Images circulating on social media showed dozens of bloodied bodies wrapped up in sheets laid across the mosque floor, while others revealed dozens of relatives queuing up outside the hospital as ambulances raced back and forth.
Resident Ashraf el-Hefny said many of the victims were workers at a nearby salt firm who had come for Friday services at the mosque, which had contained some 300 worshipers.
“Local people brought the wounded to hospital on their own cars and trucks,” he said.
Egypt to respond with ‘brutal force’
In a televised speech later Friday, Egypt’s President Abdel Fattah al-Sisi declared a three-day mourning period for the victims and pledged to respond with “brutal force” against the militants behind the massacre.
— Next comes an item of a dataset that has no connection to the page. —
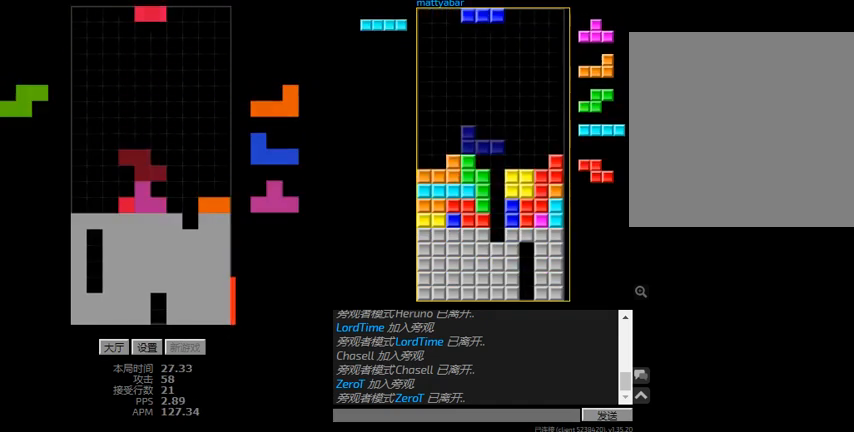
{"keys": ["right"], "events": [[67, "r", "down"], [67, "right", "down"], [167, "r", "up"], [267, "right", "up"], [367, "right", "down"]]}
“The army and police will avenge our martyrs and return security and stability with force in the coming short period,” he added.
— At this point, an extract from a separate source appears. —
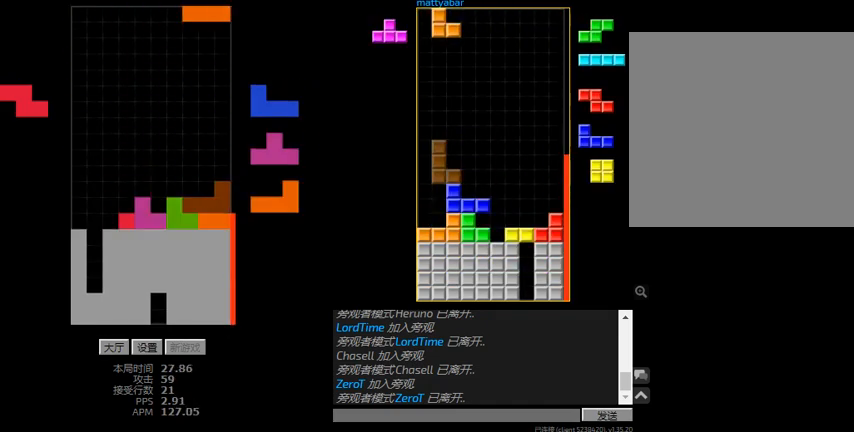
{"keys": ["left", "r"], "events": [[34, "right", "up"], [100, "r", "down"], [100, "right", "down"], [200, "r", "up"], [200, "right", "up"], [467, "left", "down"], [500, "r", "down"]]}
FRANCE 24’s Foreign Affairs Editor Robert Parsons said that the Sufis have become an increasingly targeted group in Egypt after the rise of the IS group.
“The Salafists, which the Islamic State (IS) group in Sinai province [belong to], consider Sufis to be heretics, and as far as they’re concerned, [they’re] fair game for any sort of attack,” he said. “In addition to that, the Sufi movement in Egypt has been sympathetic towards the government, including to the current [President Abdel Fattah al] Sisi’s government. It is thought – although there has been no confirmation of this – that there were a number of people sympathetic to the government attending prayers at this particular mosque that was attacked. So that may have been a motivation as well.
The IS group shares the puritan Salafi view of Sufis as heretics for seeking the intercession of saints.
The jihadists had previously kidnapped and beheaded an elderly Sufi leader, accusing him of practising magic, which Islam forbids, and abducted Sufi practitioners later released after “repenting”.
The group has killed more than 100 Christians in church bombings and shootings in Sinai and other parts of Egypt, forcing many to flee the peninsula.
The military has struggled to quell the jihadists who pledged allegiance to the IS group in November 2014.
The jihadists have since increasingly turned to civilian targets, attacking not only Christians and Sufis but also Bedouin Sinai inhabitants accused of working with the army.
State condolences poured in for Egypt, including messages from Israel, the United Arab Emirates, the US, Russia, France and Britain condemning the violence.
US President Donald Trump on Twitter denounced what he called a “horrible and cowardly terrorist attack on innocent and defenseless worshipers (sic) in Egypt”.
“The world cannot tolerate terrorism,” he wrote, adding that “we must defeat them militarily and discredit the extremist ideology that forms the basis of their existence!”.
Aside from the IS group, Egypt also faces a threat from Al Qaeda-aligned jihadists who operate out of neighbouring Libya.
A group calling itself Ansar al-Islam – Supporters of Islam in Arabic – claimed an October ambush in Egypt’s Western Desert that killed at least 16 policemen.
Many of those killed belonged to the interior ministry’s secretive National Security Service.
The military later conducted air strikes on the attackers, killing their leader Emad al-Din Abdel Hamid, a most wanted jihadist who was a military officer before joining an Al Qaeda-affiliated group in Libya’s militant stronghold of Derna.